Work instruction: Which lines of the records contain the word "Rapala"? Copy each one.

Records contained in a dataset:

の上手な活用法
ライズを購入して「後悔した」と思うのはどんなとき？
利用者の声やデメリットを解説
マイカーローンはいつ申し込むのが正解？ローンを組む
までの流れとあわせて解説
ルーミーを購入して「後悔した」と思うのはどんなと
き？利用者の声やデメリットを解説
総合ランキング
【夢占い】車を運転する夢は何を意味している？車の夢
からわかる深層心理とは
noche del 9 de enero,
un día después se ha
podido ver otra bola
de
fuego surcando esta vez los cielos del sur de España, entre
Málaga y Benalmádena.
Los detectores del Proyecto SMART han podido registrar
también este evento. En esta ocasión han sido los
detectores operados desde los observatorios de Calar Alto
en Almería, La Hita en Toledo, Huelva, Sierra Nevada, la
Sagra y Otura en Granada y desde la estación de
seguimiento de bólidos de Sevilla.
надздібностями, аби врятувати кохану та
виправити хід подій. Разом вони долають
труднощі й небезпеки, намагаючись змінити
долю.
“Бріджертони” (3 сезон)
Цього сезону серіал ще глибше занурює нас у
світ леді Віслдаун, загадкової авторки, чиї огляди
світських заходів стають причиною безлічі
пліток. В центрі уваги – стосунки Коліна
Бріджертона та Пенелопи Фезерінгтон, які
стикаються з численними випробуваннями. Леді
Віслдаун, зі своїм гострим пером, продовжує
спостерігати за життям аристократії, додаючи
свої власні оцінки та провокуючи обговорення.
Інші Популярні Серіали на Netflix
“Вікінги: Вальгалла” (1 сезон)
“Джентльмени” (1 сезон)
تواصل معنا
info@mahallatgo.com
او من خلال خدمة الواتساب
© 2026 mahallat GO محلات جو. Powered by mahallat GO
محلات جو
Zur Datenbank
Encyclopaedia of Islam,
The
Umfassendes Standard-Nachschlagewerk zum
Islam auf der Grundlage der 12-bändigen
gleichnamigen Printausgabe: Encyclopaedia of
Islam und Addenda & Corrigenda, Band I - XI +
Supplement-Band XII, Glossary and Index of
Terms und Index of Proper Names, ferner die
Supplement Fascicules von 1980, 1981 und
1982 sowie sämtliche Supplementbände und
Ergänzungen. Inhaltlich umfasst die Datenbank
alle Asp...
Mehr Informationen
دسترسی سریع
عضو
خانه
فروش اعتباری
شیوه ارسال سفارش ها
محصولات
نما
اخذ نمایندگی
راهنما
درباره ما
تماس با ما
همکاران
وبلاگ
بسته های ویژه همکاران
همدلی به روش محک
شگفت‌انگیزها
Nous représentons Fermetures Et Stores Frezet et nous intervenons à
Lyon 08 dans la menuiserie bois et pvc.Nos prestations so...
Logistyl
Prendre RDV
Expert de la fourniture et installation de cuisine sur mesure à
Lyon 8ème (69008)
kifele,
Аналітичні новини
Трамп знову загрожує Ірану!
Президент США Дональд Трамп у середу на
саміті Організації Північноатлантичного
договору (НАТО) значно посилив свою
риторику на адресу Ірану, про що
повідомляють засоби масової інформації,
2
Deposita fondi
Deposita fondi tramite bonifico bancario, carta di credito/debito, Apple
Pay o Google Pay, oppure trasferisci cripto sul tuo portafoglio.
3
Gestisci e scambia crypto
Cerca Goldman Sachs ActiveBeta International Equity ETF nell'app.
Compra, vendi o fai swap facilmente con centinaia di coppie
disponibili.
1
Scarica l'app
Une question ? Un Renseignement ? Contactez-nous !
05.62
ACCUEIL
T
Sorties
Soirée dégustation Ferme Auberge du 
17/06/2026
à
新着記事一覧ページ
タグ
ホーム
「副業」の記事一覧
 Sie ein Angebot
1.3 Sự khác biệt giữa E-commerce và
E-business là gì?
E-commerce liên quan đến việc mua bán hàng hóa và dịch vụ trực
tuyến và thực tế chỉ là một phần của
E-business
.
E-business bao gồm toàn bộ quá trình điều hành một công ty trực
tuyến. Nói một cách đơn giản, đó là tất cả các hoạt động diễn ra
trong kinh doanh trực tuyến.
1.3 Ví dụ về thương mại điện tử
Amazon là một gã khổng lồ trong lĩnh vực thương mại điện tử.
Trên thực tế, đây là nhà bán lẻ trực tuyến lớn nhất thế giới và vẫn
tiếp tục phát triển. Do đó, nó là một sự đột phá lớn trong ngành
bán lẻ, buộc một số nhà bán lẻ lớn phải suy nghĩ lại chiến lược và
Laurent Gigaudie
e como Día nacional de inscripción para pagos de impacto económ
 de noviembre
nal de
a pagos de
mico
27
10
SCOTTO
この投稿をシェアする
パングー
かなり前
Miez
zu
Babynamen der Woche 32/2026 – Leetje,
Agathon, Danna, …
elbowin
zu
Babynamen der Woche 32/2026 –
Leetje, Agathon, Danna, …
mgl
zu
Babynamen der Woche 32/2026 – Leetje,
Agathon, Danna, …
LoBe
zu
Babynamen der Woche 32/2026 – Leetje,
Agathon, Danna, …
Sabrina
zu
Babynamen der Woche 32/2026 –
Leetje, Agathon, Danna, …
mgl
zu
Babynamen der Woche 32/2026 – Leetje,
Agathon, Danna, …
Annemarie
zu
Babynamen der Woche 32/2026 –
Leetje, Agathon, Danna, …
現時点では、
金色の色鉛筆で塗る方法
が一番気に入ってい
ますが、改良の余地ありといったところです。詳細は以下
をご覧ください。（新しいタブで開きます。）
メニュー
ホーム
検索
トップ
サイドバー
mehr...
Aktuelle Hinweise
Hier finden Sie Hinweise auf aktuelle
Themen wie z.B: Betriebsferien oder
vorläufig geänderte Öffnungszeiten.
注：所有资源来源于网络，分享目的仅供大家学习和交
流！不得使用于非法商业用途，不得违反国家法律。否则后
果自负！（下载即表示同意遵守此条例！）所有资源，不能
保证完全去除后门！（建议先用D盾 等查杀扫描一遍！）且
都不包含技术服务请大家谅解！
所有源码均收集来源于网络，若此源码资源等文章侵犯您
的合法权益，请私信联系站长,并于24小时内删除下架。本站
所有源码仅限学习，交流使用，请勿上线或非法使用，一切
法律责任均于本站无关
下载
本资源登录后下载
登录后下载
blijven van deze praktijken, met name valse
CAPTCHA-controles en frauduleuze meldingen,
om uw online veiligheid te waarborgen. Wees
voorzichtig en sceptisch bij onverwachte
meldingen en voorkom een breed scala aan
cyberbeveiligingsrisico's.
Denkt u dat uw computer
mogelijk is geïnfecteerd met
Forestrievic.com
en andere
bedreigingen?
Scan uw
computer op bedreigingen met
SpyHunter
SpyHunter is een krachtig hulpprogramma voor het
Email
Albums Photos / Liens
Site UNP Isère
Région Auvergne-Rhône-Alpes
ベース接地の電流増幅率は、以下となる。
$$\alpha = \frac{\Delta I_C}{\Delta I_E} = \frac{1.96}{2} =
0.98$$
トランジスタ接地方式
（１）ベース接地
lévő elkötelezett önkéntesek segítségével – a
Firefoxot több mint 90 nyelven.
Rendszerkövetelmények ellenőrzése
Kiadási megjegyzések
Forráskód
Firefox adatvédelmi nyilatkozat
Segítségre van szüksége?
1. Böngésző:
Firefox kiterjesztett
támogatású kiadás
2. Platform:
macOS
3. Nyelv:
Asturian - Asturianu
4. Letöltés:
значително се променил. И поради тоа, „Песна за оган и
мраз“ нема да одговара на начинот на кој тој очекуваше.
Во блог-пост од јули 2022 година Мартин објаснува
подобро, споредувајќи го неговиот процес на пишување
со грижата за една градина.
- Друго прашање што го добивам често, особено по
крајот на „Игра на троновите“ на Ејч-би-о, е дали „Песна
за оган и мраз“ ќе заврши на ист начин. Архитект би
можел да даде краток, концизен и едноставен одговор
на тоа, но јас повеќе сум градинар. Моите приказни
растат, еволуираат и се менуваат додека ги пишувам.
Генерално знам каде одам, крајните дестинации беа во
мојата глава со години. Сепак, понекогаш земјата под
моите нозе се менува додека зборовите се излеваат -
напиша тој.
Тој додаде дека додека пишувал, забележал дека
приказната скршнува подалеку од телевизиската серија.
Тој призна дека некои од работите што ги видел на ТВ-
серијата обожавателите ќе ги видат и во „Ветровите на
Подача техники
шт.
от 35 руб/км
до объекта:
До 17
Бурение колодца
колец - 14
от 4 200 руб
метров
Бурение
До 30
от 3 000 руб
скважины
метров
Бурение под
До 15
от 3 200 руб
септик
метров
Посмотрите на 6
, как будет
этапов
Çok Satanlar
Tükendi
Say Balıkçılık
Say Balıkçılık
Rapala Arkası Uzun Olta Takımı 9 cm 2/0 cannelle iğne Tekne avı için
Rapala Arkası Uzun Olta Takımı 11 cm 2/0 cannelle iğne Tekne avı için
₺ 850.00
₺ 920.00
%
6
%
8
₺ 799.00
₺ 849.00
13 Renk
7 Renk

Reply:
Rapala Arkası Uzun Olta Takımı 9 cm 2/0 cannelle iğne Tekne avı için
Rapala Arkası Uzun Olta Takımı 11 cm 2/0 cannelle iğne Tekne avı için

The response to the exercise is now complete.